There are two ways to approach this problem: numerically and symbolically.
To solve it numerically, you have to first encode it as a "runnable" function - stick a value in, get a value out. For example,
def my_function(x):
return 2*x + 6
It is quite possible to parse a string to automatically create such a function; say you parse 2x + 6 into a list, [6, 2] (where the list index corresponds to the power of x - so 6*x^0 + 2*x^1). Then:
def makePoly(arr):
def fn(x):
return sum(c*x**p for p,c in enumerate(arr))
return fn
my_func = makePoly([6, 2])
my_func(3) # returns 12
You then need another function which repeatedly plugs an x-value into your function, looks at the difference between the result and what it wants to find, and tweaks its x-value to (hopefully) minimize the difference.

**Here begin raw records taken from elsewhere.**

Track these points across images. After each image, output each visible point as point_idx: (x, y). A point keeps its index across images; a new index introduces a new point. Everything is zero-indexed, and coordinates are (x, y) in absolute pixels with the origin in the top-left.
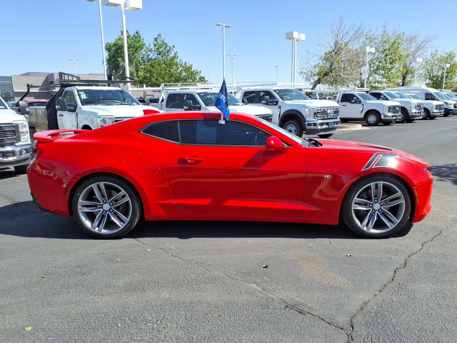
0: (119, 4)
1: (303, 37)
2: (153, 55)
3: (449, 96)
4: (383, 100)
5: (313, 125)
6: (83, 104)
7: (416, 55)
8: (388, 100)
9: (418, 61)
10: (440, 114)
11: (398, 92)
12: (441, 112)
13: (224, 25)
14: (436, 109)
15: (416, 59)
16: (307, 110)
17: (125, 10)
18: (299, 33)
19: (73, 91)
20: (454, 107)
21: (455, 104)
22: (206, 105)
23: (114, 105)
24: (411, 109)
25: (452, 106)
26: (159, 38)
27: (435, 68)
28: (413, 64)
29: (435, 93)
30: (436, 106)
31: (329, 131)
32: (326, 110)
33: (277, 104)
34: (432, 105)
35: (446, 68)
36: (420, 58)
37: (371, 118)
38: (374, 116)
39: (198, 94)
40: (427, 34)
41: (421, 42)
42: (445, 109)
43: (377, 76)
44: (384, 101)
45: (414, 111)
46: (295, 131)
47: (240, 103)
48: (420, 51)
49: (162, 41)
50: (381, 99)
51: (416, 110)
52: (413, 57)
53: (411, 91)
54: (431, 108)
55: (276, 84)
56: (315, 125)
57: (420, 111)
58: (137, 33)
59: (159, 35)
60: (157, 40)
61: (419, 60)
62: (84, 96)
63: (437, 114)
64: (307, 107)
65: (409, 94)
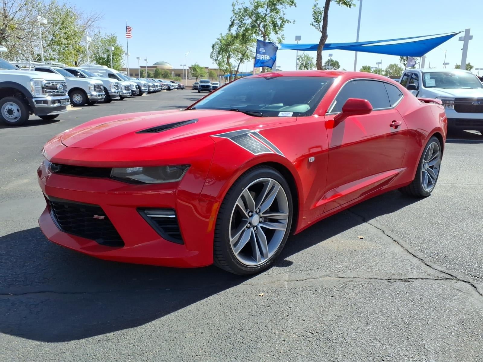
5: (42, 102)
8: (85, 77)
15: (86, 38)
16: (32, 83)
24: (110, 89)
25: (135, 87)
27: (101, 50)
28: (83, 43)
29: (117, 74)
30: (125, 87)
31: (61, 110)
32: (55, 83)
35: (111, 50)
36: (89, 37)
37: (77, 97)
38: (80, 95)
45: (113, 90)
46: (18, 110)
51: (115, 90)
53: (98, 71)
56: (45, 102)
61: (89, 40)
63: (127, 95)
64: (31, 80)
65: (98, 74)
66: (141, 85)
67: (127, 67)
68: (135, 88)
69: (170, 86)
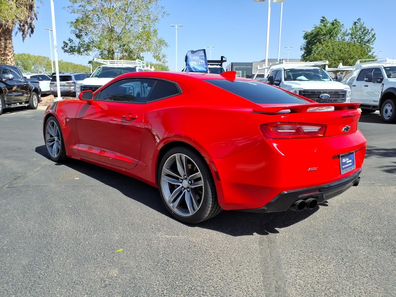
26: (358, 22)
33: (380, 82)
49: (361, 24)
55: (386, 61)
58: (335, 20)
59: (359, 19)
60: (357, 24)
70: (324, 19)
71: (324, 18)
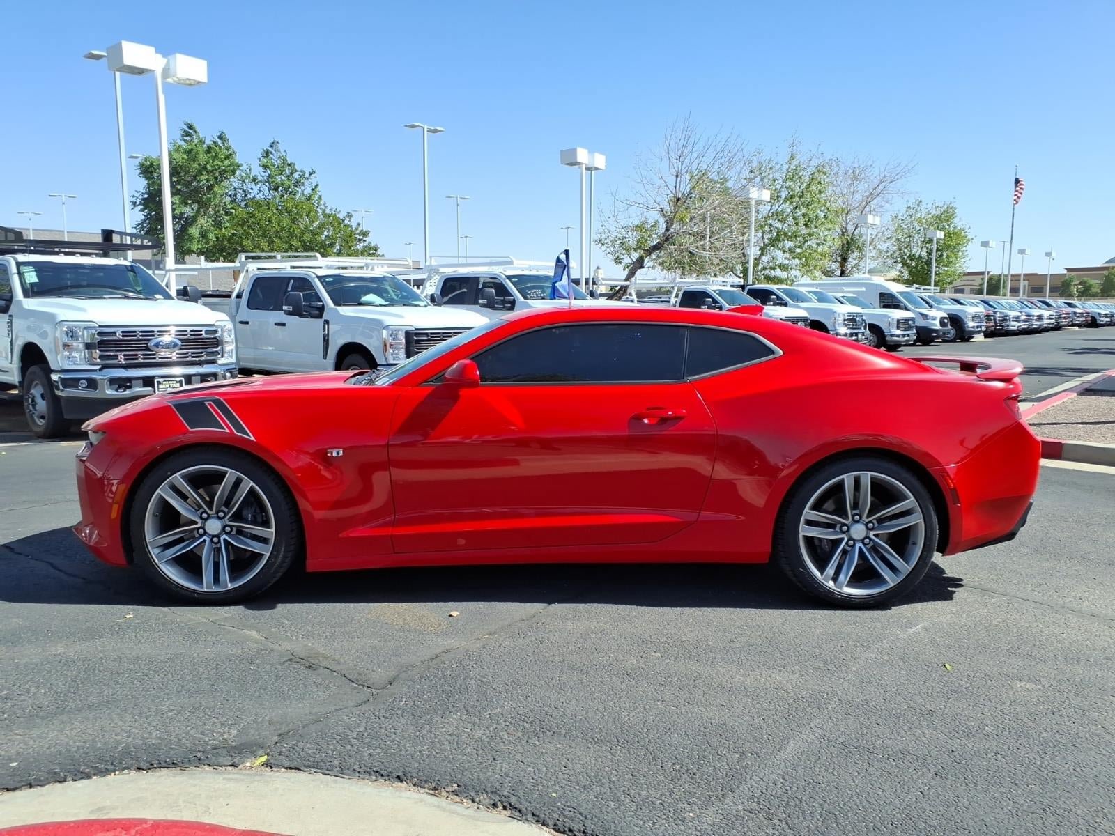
0: (150, 70)
1: (600, 161)
2: (258, 192)
3: (934, 301)
4: (774, 305)
6: (26, 295)
7: (867, 209)
8: (786, 305)
9: (872, 223)
10: (906, 338)
11: (816, 290)
12: (908, 335)
13: (426, 128)
14: (898, 328)
15: (866, 219)
17: (165, 85)
18: (591, 152)
19: (7, 265)
20: (941, 326)
21: (942, 319)
22: (337, 303)
23: (105, 298)
24: (835, 326)
25: (937, 322)
26: (273, 152)
28: (861, 230)
29: (901, 293)
30: (898, 321)
34: (889, 320)
35: (935, 239)
36: (874, 216)
39: (319, 278)
40: (888, 164)
41: (877, 182)
42: (918, 328)
43: (778, 253)
44: (778, 308)
45: (843, 330)
47: (422, 301)
48: (875, 201)
49: (280, 157)
50: (772, 303)
51: (846, 328)
52: (861, 214)
53: (848, 288)
54: (887, 325)
55: (511, 263)
57: (856, 331)
58: (220, 137)
59: (273, 143)
60: (270, 155)
61: (874, 221)
62: (32, 277)
63: (901, 339)
65: (842, 295)
66: (966, 317)
67: (1006, 273)
68: (939, 325)
69: (1097, 317)
70: (191, 131)
71: (190, 127)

def dx(fn, x, delta=0.001):
return (fn(x+delta) - fn(x))/delta
def solve(fn, value, x=0.5, maxtries=1000, maxerr=0.00001):
for tries in xrange(maxtries):
err = fn(x) - value
if abs(err) < maxerr:
return x
slope = dx(fn, x)
x -= err/slope
raise ValueError('no solution found')
There are lots of potential problems here - finding a good starting x-value, assuming that the function actually has a solution (ie there are no real-valued answers to x^2 + 2 = 0), hitting the limits of computational accuracy, etc. But in this case, the error minimization function is suitable and we get a good result:
solve(my_func, 16) # returns (x =) 5.000000000000496
Note that this solution is not absolutely, exactly correct. If you need it to be perfect, or if you want to try solving families of equations analytically, you have to turn to a more complicated beast: a symbolic solver.
A symbolic solver, like Mathematica or Maple, is an expert system with a lot of built-in rules ("knowledge") about algebra, calculus, etc; it "knows" that the derivative of sin is cos, that the derivative of kx^p is kpx^(p-1), and so on. When you give it an equation, it tries to find a path, a set of rule-applications, from where it is (the equation) to where you want to be (the simplest possible form of the equation, which is hopefully the solution).
Your example equation is quite simple; a symbolic solution might look like:
=> LHS([6, 2]) RHS([16])
# rule: pull all coefficients into LHS
LHS, RHS = [lh-rh for lh,rh in izip_longest(LHS, RHS, 0)], [0]
=> LHS([-10,2]) RHS([0])
# rule: solve first-degree poly
if RHS==[0] and len(LHS)==2:
LHS, RHS = [0,1], [-LHS[0]/LHS[1]]
=> LHS([0,1]) RHS([5])
and there is your solution: x = 5.
I hope this gives the flavor of the idea; the details of implementation (finding a good, complete set of rules and deciding when each rule should be applied) can easily consume many man-years of effort.